Application of a Scalable Plant Transient Gene Expression Platform for Malaria Vaccine Development

2015 
Despite decades of intensive research efforts there is currently no vaccine that provides sustained sterile immunity against malaria. In this context, a large number of targets from the different stages of the Plasmodium falciparum life cycle have been evaluated as vaccine candidates. None of these candidates has fulfilled expectations, and as long as we lack a single target that induces strain-transcending protective immune responses, combining key antigens from different life cycle stages seems to be the most promising route towards the development of efficacious malaria vaccines. After the identification of potential targets using approaches such as omics-based technology and reverse immunology, the rapid expression, purification and characterization of these proteins, as well as the generation and analysis of fusion constructs combining different promising antigens or antigen domains before committing to expensive and time consuming clinical development, represents one of the bottlenecks in the vaccine development pipeline.
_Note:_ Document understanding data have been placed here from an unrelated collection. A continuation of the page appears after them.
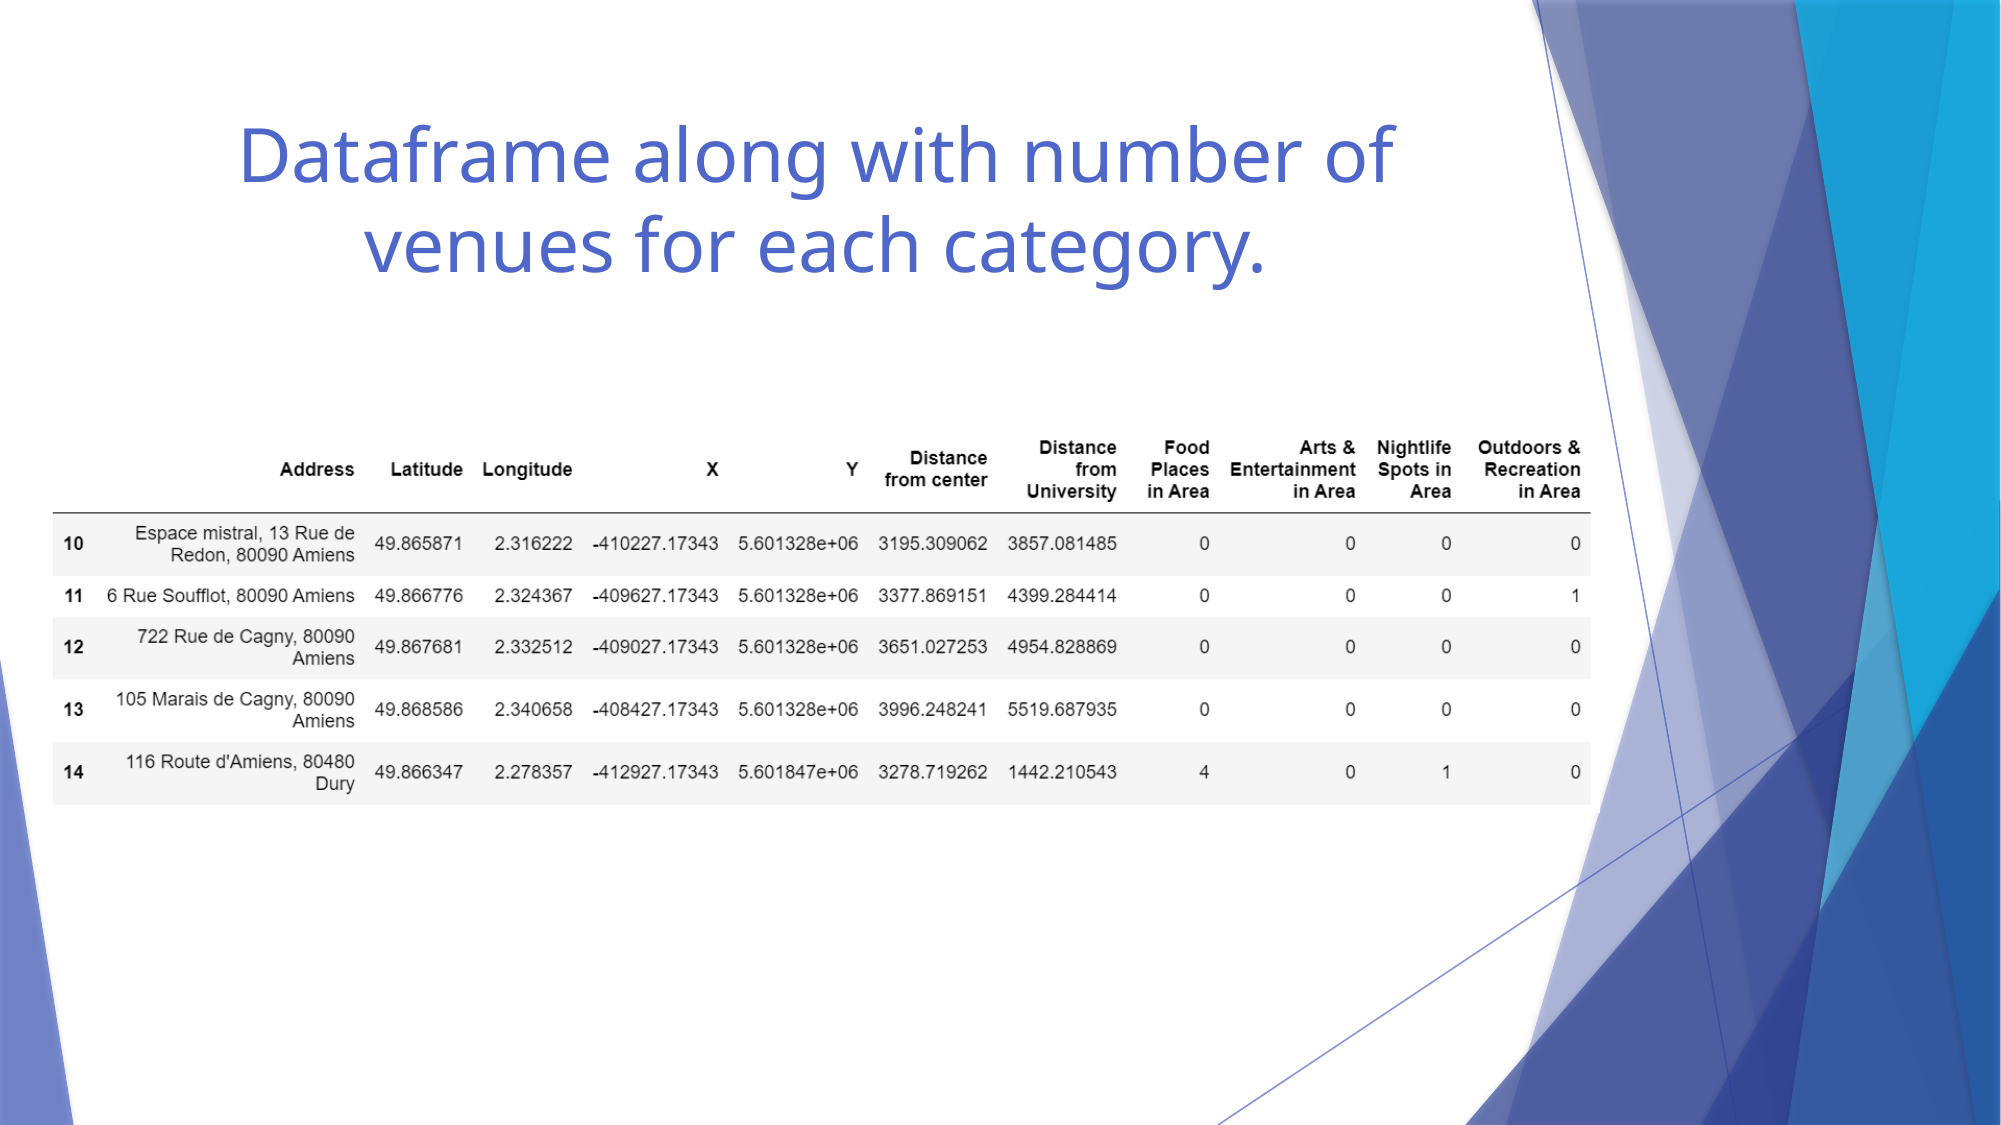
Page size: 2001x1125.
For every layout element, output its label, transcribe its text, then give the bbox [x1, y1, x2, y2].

title Dataframe along with number of venues for each category. [111, 99, 1522, 317]
picture [32, 431, 1600, 814]
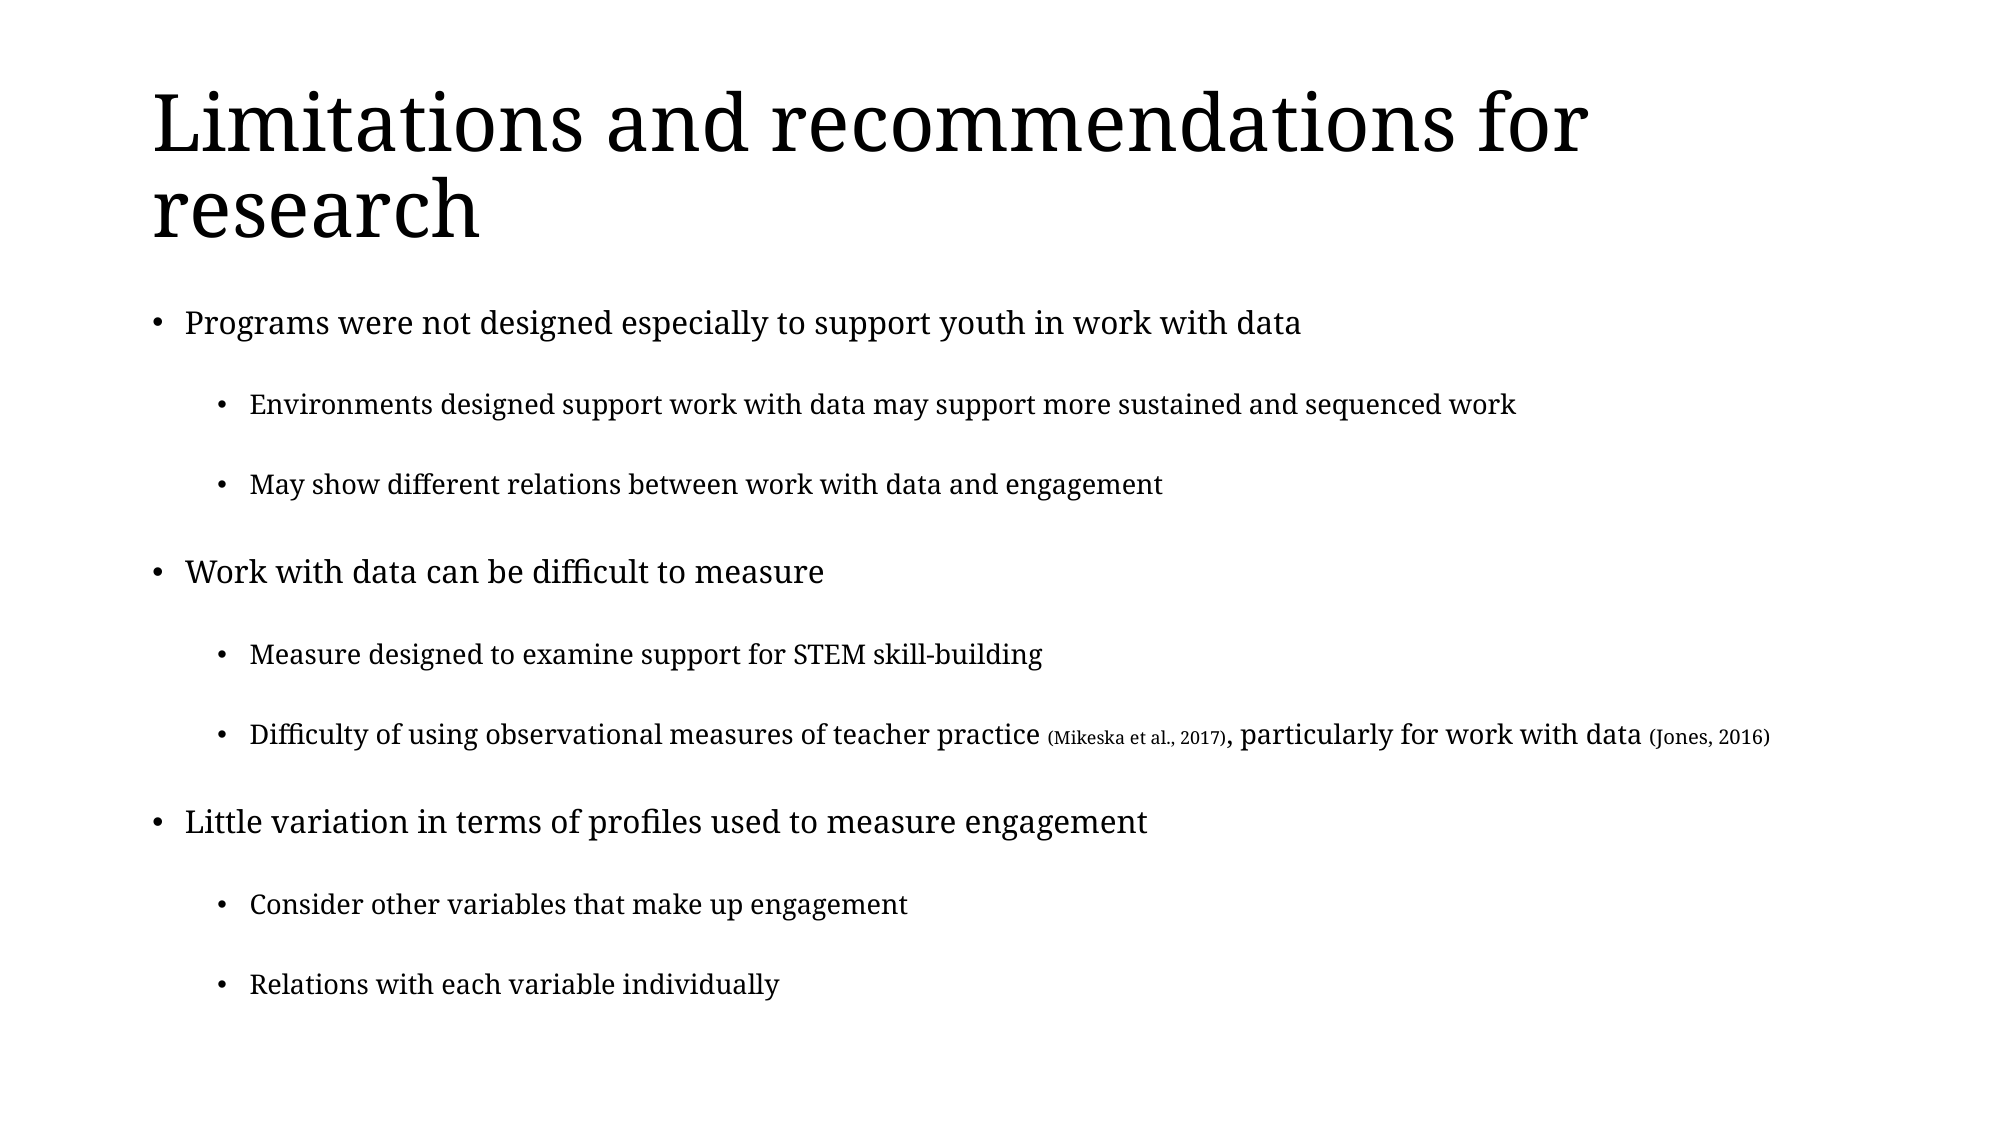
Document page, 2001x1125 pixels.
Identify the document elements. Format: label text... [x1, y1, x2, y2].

title Limitations and recommendations for research [137, 59, 1888, 278]
list Programs were not designed especially to support youth in work with data Environments designed support work with data may support more sustained and sequenced work May show different relations between work with data and engagement Work with data can be difficult to measure Measure designed to examine support for STEM skill-building Difficulty of using observational measures of teacher practice (Mikeska et al., 2017), particularly for work with data (Jones, 2016) Little variation in terms of profiles used to measure engagement Consider other variables that make up engagement Relations with each variable individually [137, 299, 1863, 1014]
The production of recombinant proteins by transient gene expression in plants is a robust and versatile alternative to cell-based microbial and eukaryotic production platforms. The transfection of plant tissues and/or whole plants using Agrobacterium tumefaciens offers a low technical entry barrier, low costs and a high degree of flexibility embedded within a rapid and scalable workflow. Recombinant proteins can easily be targeted to different subcellular compartments according to their physicochemical requirements, including post-translational modifications, to ensure optimal yields of high quality product, and to support simple and economical downstream processing. Here we demonstrate the use of a plant transient expression platform based on transfection with A. tumefaciens as essential component of a malaria vaccine development workflow involving screens for expression, solubility and stability using fluorescent fusion proteins. Our results have been implemented for the evidence-based iterative design and expression of vaccine candidates combining suitable P. falciparum antigen domains. The antigens were also produced, purified and characterized in further studies by taking advantage of the scalability of this platform.